Finnish rhythmic gymnast

Ekaterina "Katja" Volkova (born 2 July 1997) is a Finnish former individual rhythmic gymnast. A daughter of Russian parents, she is also Russian citizen.

==Career==
Volkova started gymnastics in 2004.

=== 2013 ===
At the 2013 Finnish championships, she took the silver medal in the all-around behind Jouki Tikkanen and competed at the 2013 World Championships in Kyiv. Along with Tikkanen, she represented Finland at the 2013 European Championships, finishing 10th in the team standings. She appeared in her first FIG World Cup competitions in 2013.

=== 2014 ===
Volkova was the 2014 Finnish national all-around silver medalist behind Tikkanen and appeared at the 2014 World Championships in İzmir.

=== 2015 ===
Volkova won the all-around gold at the 2015 Finnish championships. She qualified in 27th place in the all-around at the 2015 World Championships and did not reach in the Top 24 finalists.

=== 2016 ===
In 2016, Volkova competed at the Espoo World Cup where she finished a career high of 8th place in the all-around.
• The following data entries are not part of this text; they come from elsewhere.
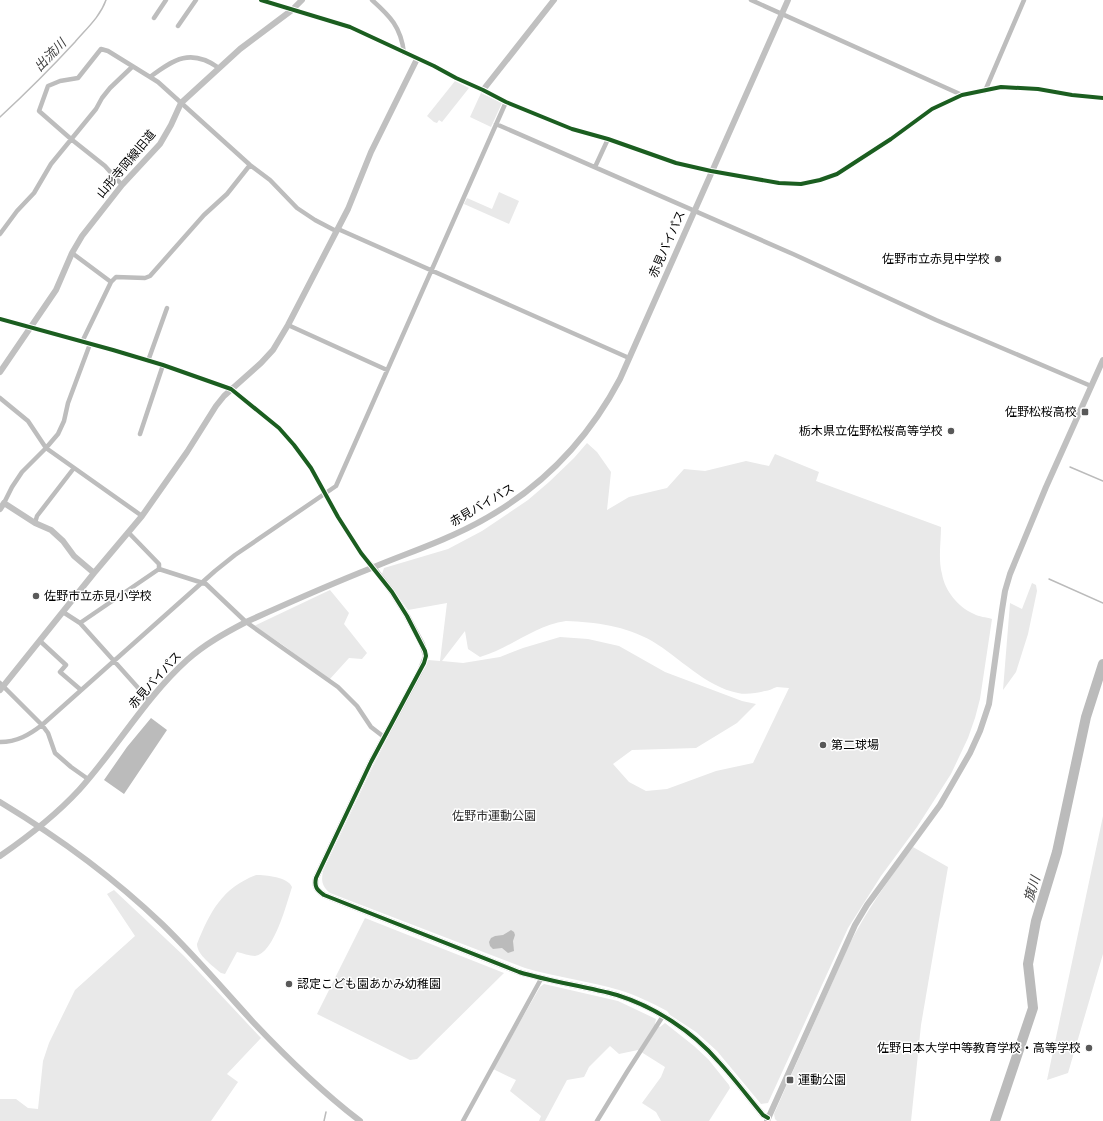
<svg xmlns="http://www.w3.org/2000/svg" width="1103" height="1121" viewBox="0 0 1103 1121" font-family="'Fira Sans Condensed','Noto Sans JP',sans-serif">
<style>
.green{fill:#e9e9e9;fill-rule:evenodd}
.water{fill:#bbb}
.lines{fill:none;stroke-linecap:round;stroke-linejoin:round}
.stream{stroke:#bbb;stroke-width:1.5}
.river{stroke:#bbb;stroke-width:10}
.street{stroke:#bdbdbd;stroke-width:4.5}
.secondary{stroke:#c0c0c0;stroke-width:6}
.cycleway-casing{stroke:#fff;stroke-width:6}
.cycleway{stroke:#1b5e20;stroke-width:4}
.poi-dot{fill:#595959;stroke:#fff;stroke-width:1.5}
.labels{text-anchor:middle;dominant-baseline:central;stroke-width:3;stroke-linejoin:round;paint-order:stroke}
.street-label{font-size:12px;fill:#000;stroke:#fff}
.poi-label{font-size:12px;fill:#000;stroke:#fff;text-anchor:end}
.park-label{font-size:12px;fill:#2e2e2e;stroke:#fff}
.water-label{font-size:13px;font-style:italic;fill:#3f3f3f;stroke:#fff}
</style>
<rect width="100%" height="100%" fill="#fff"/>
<path class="green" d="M455,81L469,88L442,122L439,120L437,123L434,122L427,116Z
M481,93L502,103L491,127L470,117Z
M499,192L519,201L509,224L464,204L467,198L492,209Z
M587,443L597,452L611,472L607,510L629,497L667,488L684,469L705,471L746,461L769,466L775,454L819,472L816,481L941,527C941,542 938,559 942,574C945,591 958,607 974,614C979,617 986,617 992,619L980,699L975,718L968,738L951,774L917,827L881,876L848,928L768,1103L761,1104L717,1051L696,1032L670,1015L667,1011C652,1003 636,995 619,990C588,981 556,977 525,968L330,893C322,886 321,881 323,871L373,766L428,660L440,661L447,603L408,610L382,574L384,568L448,549L482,531L528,500L549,482L574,458ZM566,621C595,622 626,626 652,641C679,657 706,687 738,693C746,695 757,693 765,691C769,691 773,688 777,687C780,687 785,688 789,688L753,763L716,771L667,789L646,791L629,782L613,764L632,750L696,748L737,723L756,704L742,701L665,672L619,646L588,639L560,637L523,648L500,657L463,663L442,661L465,631L468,649L480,657C511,648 533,626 566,621Z
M1032,583L1036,585L1037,591L1028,634L1016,672L1003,690L1010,603L1022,609Z
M330,590L349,613L344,624L367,653L362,659L349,658L329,680L283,645L254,626Z
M1103,816V954L1068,1073L1047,1080Z
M913,847L948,867L921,1025L911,1121H777L775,1119L774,1114L848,947C866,911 889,879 913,847Z
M256,875C266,875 288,877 292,887C287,902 274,954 255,956C250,956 242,953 237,952L225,974L221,973C213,966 197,955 197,944C210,912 222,888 256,875Z
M114,890L184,956L261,1038L227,1074L238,1082L211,1121H0V1099H16L28,1108L38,1109L43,1061L49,1043L75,990L135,936L107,894Z
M365,918L504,973L417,1059L410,1060L317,1014Z
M544,984L618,1001L656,1019L655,1024L660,1027L665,1023L694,1046L708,1059L729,1085L730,1088L709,1121H661L656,1112L642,1103L661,1077L665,1067L638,1050L619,1054L610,1046L589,1067L584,1077L567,1080L545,1121H539L541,1116L510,1091L516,1080L493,1069L540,987Z"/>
<path class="water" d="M151,718L167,730L124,794L104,780L127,747Z
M511,930L514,932L515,935L513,941L514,951L508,953L502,948L493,949L490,946L489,942L491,938L495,936L503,935Z"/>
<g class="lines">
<path class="stream" d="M0,117C26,93 51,68 75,42C86,29 100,17 106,0
M1070,467L1103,481
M1049,579L1103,603
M324,1121L326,1112"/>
<path class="river" d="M995,1121L1033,1008L1028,964L1036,921L1057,852L1086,717L1103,664"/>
<path class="street" d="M261,0L350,27L434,66L456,78L483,90L506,102L572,129L608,139L676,163L711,171L779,183L801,184L820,180L837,174L891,139L932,109L962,95L1001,87L1038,89L1072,95L1103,98
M372,0C390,16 401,27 404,53
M751,0L962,95
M154,18L166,0
M178,26L196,0
M150,77L158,82L250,165L270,180L297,208L315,220L336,231
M985,91L1024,0
M496,124L793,254L936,320L1091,386
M595,167L608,139
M122,185L105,166L71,139L39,111L48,86L60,81L78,78L101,49L108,51L150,77C174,59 191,48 219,68
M338,229L629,358
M0,234L17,211L34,193L51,164L96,109L102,98L110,88L132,67
M72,253L111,282
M0,319L113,350L163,365L231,389L279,428L294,445L311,468L338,517L361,553L373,567
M288,325L387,370
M82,342L111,282L116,277L145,278L150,276L204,215L227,194L250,165
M148,361L167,308
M0,398L28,421L46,448L142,516
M140,434L163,365
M4,503L12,487L22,472L46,448L58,434L64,421L68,403L90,344
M35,523L37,516L74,468
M128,532L159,564V569
M63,612L80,623L149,700
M80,623L159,569L206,584L246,622L338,687L357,706L371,727L384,737
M40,641L66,665L60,672L81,690
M0,683L42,725L48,733L55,753L71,767L88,779
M0,742C17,742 29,735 42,725L215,571L235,555L336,486L506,102
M463,1121L541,979
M597,1121L627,1072L663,1016"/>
<path class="secondary" d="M483,90L554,0
M0,372L56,290L72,253L82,236L122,185L160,144L171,125L181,103L240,49L292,10L302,0
M0,509L4,503L35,523L51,530L63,541L74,556L94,573
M373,567L392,592L407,616L422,644L426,656L420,671L371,762L316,878C314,887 317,890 324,895L519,972C551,982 585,986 617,995C655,1007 692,1031 718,1061C734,1078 748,1097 763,1115L768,1118
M0,690L94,573L142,516L187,452L216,406L224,396L261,363L273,350L288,325L348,209L371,152L417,59
M0,802C58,837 113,877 162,924C194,955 223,989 253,1022C286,1057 321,1091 360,1121
M0,856C29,836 55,816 79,790C117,748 145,698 187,660C205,644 225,633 246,622C288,603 331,584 374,567C400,556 427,547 453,535C527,502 582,451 620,379L788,0
M767,1121L855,925L867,905L940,805L970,753L980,731L989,704L1002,610L1005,591L1010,574L1046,487L1103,360"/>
<g class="cycleway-casing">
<path id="cycleway" d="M261,0L350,27L434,66L456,78L483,90L506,102L572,129L608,139L676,163L711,171L779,183L801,184L820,180L837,174L891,139L932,109L962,95L1001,87L1038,89L1072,95L1103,98
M0,319L113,350L163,365L231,389L279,428L294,445L311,468L338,517L361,553L392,592L407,616L425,651L426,656L424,663L371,762L316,878C314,887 317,890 324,895L519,972C551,982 585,986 617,995C655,1007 692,1031 718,1061C734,1078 748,1097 763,1115L768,1118"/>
</g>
<use href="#cycleway" class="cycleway"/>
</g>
<g class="poi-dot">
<circle cx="998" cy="259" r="4"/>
<rect x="1081" y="408" width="8" height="8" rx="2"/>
<circle cx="951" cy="431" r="4"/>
<circle cx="36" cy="596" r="4"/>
<circle cx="823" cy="745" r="4"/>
<circle cx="289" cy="984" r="4"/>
<circle cx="1089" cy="1048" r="4"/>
<rect x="786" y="1076" width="8" height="8" rx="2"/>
</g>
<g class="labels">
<g class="street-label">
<text transform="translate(126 164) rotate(-50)">山形寺岡線旧道</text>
<text transform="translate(667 244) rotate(-66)">赤見バイパス</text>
<text transform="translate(482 505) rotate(-30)">赤見バイパス</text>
<text transform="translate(155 680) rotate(-48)">赤見バイパス</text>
</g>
<g class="poi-label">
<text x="990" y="259">佐野市立赤見中学校</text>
<text x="1077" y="412">佐野松桜高校</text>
<text x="943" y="431">栃木県立佐野松桜高等学校</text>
<text x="44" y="596" text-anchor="start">佐野市立赤見小学校</text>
<text x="831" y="745" text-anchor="start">第二球場</text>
<text x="297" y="984" text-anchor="start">認定こども園あかみ幼稚園</text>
<text x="1081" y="1048">佐野日本大学中等教育学校・高等学校</text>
<text x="798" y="1080" text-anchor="start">運動公園</text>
</g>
<g class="park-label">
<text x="494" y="816">佐野市運動公園</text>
</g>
<g class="water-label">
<text transform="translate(50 55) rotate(-46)">出流川</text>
<text transform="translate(1032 889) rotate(-73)">旗川</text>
</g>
</g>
</svg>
On April 21–22, she beat compatriot Jouki Tikkanen for an Olympics license in individual rhythmic gymnastics by finishing fourth amongst a top 8 selection of highest score for non qualified gymnasts at the 2016 Gymnastics Olympic Test Event held in Rio de Janeiro.

Volkova finished 12th in the all-around at the 2016 Minsk World Cup. On June 17–19, she appeared in her first continental competition, the 2016 European Championships where she finished in 15th place. On July 8–10, she finished 16th in the all-around at the 2016 Kazan World Cup. On July 22–24, at the 2016 Baku World Cup, Volkova finished 8th in the all-around with a total of 71.000 points – a new personal best – and qualified to two apparatus finals.

On August 19–20, Volkova competed at the 2016 Summer Olympics held in Rio de Janeiro, Brazil. She finished 21st in the rhythmic gymnastics individual all-around qualifications and did not advance into the top 10 finals. She retired from gymnastics after Olympics to continue pursuing in her University studies.